The evidence tendered by plaintiffs to show that crossing was extrahazardous by reason of the brush, houses, and fence, which would obscure the view of a train approaching the crossing, was irrelevant, due to the fact that the road was here straight, and no hazard was created by reason of an approaching train of cars. The undisputed evidence also showed that, at the time in question, about 4:00 a. m., the traffic was very light, and that the cars driven by Mr. King and by plaintiff Reid were the only cars in sight on the road. Obviously, the crossing could not have been extrahazardous by reason of heavy traffic, which was nonexistent at the time. Without detailing the evidence which was excluded by the court, there was none from which it could have been inferred that the railroad company should have been on notice that the crossing was extrahazardous because the yellow light above glared and blinded drivers and contributed to the happening of an accident or near-accident. See City of Ft. Worth v. Lee, 143 Tex. 551, 186 S.W.2d 954, 159 A.L.R. 125; Texas & N. O. R. Co. v. Davis, Tex.Civ.App., 210 S.W.2d 195; Ft. Worth & Denver C. Ry. Co. v. Looney, Tex.Civ.App., 241 S.W.2d 322.

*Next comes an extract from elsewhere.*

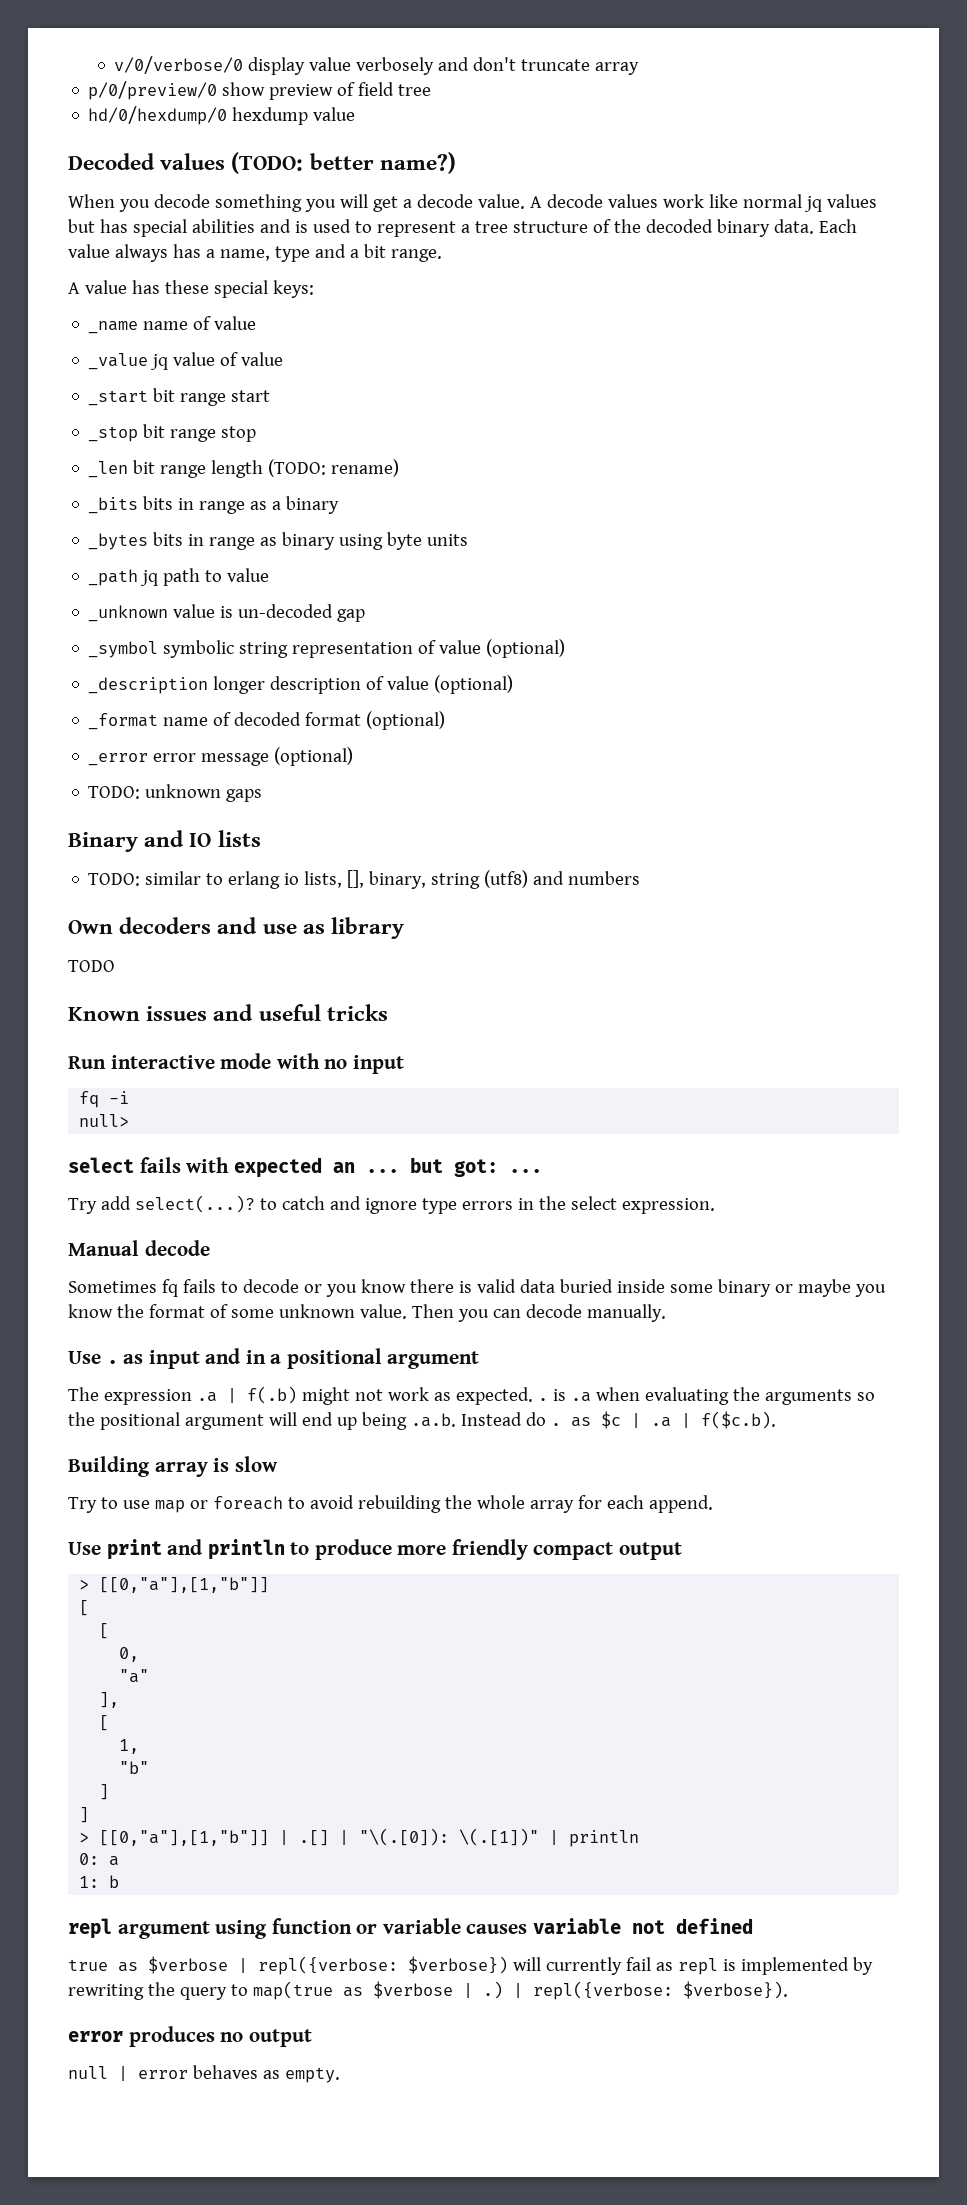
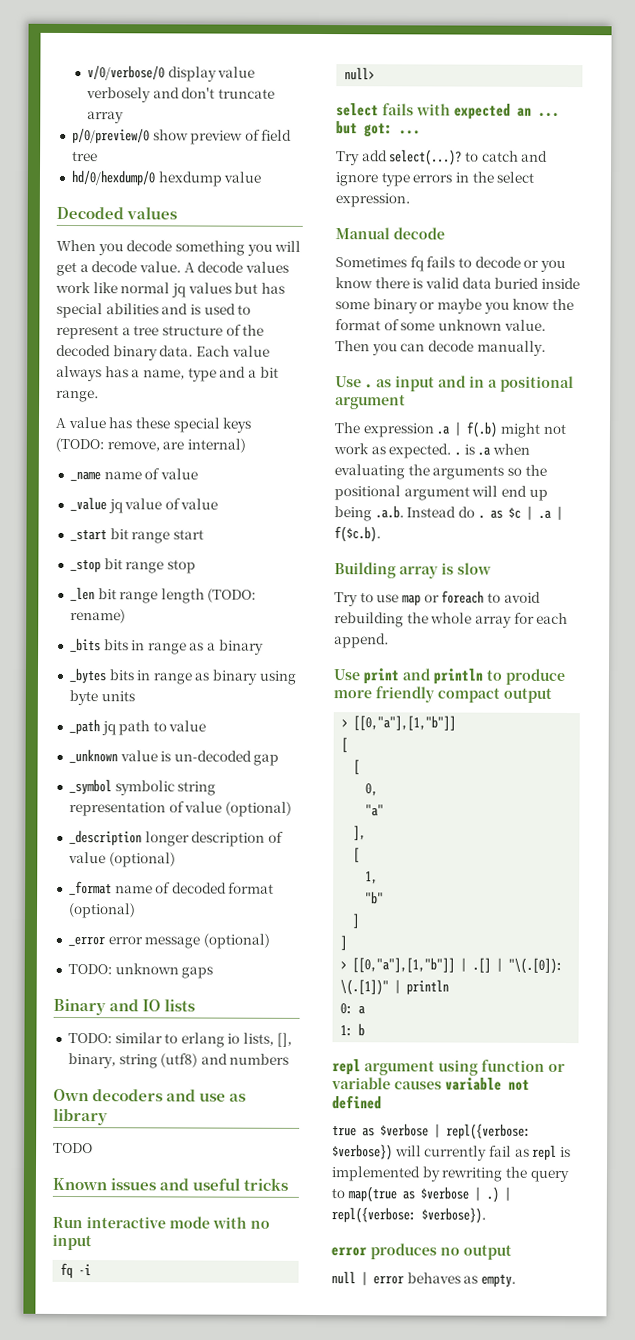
[231,152,456,174] (TODO: better name?) -> (178, 213) none
[272,280,314,298] keys: -> [222,417,253,433] [55,437,246,453] keys (TODO: remove, are internal)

There was no duty on the railroad to blow a whistle or ring a bell to warn that the crossing was already blocked by a car. Texas & N. O. R. Co. v. Stratton, Tex.Civ.App., 74 S.W.2d 741, writ refused. See also Texas & N. O. R. Co. v. Compton, 135 Tex. 7, 136 S.W.2d 1113; Texas City Terminal Ry. Co. v. Allen, Tex.Civ.App., 181 S.W.2d 727, writ refused. Plaintiff's evidence that the yellow light in the fog cut off the view of the tank car did not create an illusion that the crossing was open and clear. There is no evidence here that the railroad had or was charged with notice of factors that made the amber light blinding in the fog. Texas & N. O. R. Co. v. Davis, supra.

The evidence shows that Reid was driving at such a rate of speed in the fog that his stopping distance was twice as far as his vision through the fog. See the Stratton case, supra; Texas & N. O. R. Co. v. Stewart, Tex.Civ.App., 248 S.W.2d 177. The evidence showed that Reid knew that a railroad crossing was in the vicinity, and admitted that "a yellow light means a crossing." The only conclusion that could be drawn from the evidence was that Reid was negligent as a matter of law, and that his negligence was the proximate cause of the accident. The evidence also showed that Kirtley was jointly in control of the car which was being driven by Reid. See Texas Mexican Ry. Co. v. Hoy, Tex.Com.App., 24 S.W.2d 18.

Without further discussion, we must affirm the judgment.